Frame from the 1979 film Alien on the right, compared with an image from 1986 of a simulated event display at the LEP accelerator on the left.
Another rapidly developing area of research was also developing near Harwell: computing. In 1961 the Atlas computer laboratory was established between the RHEL and AERE sites and by the following year it was home to Ferranti Atlas 1 – which could claim to be the most powerful computer in the world for its time. These computers were even used to produce some of the CGI for the 1979 film
Alien.
In 1973 the Rutherford cable began being manufactured at RHEL by a team led by Peter Smith and Martin Wilson. This was a major breakthrough in
superconducting magnet technology essential to modern accelerators from Fermilab's Tevatron onwards and also made compact MRI scanners feasible.

_DATA EXCERPTS_
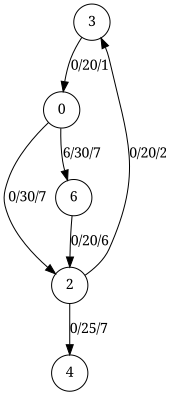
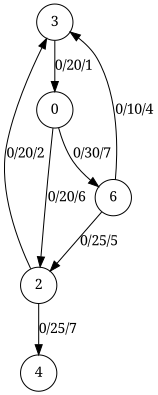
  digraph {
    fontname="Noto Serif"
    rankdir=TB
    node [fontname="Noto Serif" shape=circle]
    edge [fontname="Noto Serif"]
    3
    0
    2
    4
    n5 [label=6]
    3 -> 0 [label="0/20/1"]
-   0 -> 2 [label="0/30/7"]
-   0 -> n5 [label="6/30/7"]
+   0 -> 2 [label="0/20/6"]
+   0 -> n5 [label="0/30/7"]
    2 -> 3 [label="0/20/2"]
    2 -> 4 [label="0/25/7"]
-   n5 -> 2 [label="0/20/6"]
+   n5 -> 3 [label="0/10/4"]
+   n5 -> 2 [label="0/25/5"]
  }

...

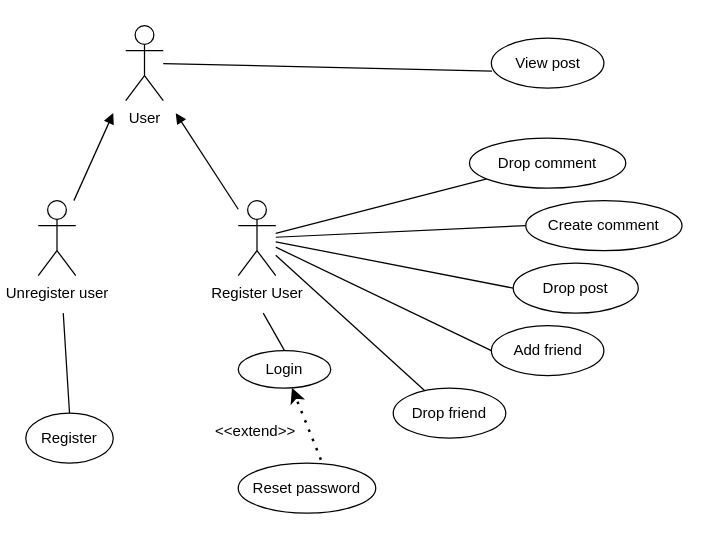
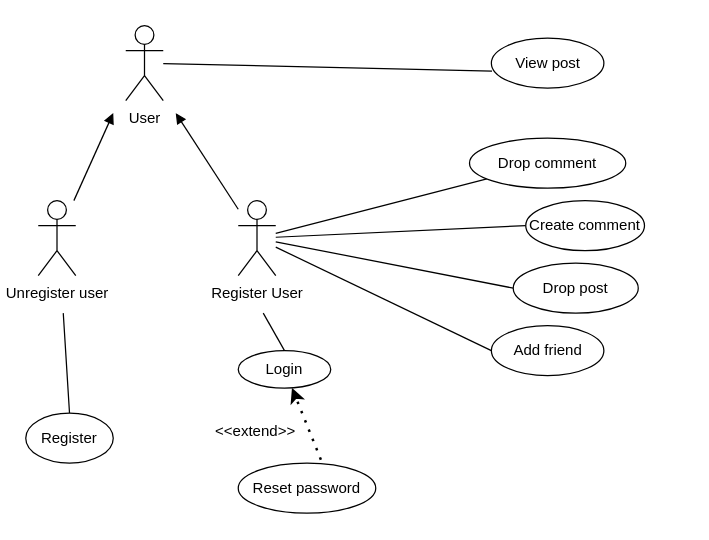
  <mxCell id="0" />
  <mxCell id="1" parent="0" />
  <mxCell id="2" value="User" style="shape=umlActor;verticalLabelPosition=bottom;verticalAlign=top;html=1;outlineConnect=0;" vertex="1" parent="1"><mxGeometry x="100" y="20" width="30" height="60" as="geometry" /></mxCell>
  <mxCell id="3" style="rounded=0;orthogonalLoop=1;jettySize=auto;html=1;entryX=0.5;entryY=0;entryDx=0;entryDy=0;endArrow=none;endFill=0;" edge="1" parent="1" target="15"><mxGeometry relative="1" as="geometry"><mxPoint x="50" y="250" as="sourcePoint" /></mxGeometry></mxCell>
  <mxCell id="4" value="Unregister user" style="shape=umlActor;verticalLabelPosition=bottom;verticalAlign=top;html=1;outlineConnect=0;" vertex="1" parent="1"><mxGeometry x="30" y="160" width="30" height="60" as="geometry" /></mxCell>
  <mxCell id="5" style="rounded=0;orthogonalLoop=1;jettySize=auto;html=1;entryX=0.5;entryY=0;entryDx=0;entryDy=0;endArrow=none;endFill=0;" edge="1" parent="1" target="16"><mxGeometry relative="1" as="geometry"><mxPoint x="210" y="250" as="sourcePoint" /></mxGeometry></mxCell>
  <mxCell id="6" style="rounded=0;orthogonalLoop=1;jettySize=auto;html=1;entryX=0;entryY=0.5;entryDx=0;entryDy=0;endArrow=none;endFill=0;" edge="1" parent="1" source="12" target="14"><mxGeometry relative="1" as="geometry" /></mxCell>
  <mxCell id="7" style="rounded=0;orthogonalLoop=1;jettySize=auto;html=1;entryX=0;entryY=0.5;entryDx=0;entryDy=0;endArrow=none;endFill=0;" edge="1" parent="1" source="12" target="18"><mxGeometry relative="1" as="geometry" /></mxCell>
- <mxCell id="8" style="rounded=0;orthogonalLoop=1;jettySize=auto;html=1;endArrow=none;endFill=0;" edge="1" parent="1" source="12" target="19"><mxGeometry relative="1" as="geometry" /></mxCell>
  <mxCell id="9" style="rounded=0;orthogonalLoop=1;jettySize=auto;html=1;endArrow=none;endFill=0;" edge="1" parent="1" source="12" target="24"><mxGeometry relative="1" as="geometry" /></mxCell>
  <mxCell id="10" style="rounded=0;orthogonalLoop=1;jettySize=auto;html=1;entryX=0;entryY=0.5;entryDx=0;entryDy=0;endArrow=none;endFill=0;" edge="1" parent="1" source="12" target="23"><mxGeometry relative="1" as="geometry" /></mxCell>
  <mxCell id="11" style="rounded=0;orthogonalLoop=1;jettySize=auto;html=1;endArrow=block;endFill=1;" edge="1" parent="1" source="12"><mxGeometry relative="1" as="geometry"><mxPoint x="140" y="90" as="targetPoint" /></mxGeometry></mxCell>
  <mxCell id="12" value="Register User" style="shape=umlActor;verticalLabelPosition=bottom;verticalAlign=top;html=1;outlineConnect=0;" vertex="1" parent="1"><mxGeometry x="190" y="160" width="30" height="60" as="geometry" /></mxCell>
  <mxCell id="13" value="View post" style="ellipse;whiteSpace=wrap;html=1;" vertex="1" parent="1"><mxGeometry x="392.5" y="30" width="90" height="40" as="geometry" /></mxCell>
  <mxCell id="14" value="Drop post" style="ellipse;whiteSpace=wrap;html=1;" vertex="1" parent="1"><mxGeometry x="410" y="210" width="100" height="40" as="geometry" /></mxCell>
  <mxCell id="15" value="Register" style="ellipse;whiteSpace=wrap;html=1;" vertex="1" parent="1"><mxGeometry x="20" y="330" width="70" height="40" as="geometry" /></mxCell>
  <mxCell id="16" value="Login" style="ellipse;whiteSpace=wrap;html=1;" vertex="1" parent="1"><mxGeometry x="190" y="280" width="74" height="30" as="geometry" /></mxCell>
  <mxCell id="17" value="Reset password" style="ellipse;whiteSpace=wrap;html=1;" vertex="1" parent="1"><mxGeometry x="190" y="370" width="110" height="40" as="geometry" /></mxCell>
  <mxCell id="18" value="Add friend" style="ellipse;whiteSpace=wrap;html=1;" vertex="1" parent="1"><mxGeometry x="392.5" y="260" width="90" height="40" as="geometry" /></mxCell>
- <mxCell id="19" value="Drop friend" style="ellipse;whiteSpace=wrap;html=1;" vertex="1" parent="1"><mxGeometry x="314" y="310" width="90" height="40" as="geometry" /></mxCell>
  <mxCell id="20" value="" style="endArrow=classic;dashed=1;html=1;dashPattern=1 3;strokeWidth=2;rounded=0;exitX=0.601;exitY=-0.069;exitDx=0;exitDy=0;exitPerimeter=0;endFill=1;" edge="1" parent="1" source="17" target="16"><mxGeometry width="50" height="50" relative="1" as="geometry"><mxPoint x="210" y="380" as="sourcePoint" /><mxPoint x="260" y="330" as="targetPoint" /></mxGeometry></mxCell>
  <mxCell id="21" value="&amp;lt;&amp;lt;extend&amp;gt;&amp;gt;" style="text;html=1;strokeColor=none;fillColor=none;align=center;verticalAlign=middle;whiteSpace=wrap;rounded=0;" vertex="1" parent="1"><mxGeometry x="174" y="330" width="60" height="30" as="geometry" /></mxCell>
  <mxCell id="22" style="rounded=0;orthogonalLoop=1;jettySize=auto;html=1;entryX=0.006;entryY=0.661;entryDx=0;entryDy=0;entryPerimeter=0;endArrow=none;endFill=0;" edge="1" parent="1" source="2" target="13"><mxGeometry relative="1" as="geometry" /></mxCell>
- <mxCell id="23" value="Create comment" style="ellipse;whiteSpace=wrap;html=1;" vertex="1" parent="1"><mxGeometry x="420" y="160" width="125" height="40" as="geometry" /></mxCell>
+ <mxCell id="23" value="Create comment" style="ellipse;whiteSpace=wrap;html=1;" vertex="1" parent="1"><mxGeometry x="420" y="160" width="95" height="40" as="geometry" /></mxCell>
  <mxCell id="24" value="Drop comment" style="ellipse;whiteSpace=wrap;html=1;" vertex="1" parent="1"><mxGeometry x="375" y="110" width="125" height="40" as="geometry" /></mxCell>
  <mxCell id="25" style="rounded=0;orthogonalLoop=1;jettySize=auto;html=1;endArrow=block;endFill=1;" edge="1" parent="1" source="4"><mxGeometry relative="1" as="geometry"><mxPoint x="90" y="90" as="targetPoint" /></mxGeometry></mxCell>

_INSTRUCTION_
Please pull out the Harwell history passage above the listing and reproduce all of it word for word.

_TASK RESULT_
Frame from the 1979 film Alien on the right, compared with an image from 1986 of a simulated event display at the LEP accelerator on the left.
Another rapidly developing area of research was also developing near Harwell: computing. In 1961 the Atlas computer laboratory was established between the RHEL and AERE sites and by the following year it was home to Ferranti Atlas 1 – which could claim to be the most powerful computer in the world for its time. These computers were even used to produce some of the CGI for the 1979 film
Alien.
In 1973 the Rutherford cable began being manufactured at RHEL by a team led by Peter Smith and Martin Wilson. This was a major breakthrough in
superconducting magnet technology essential to modern accelerators from Fermilab's Tevatron onwards and also made compact MRI scanners feasible.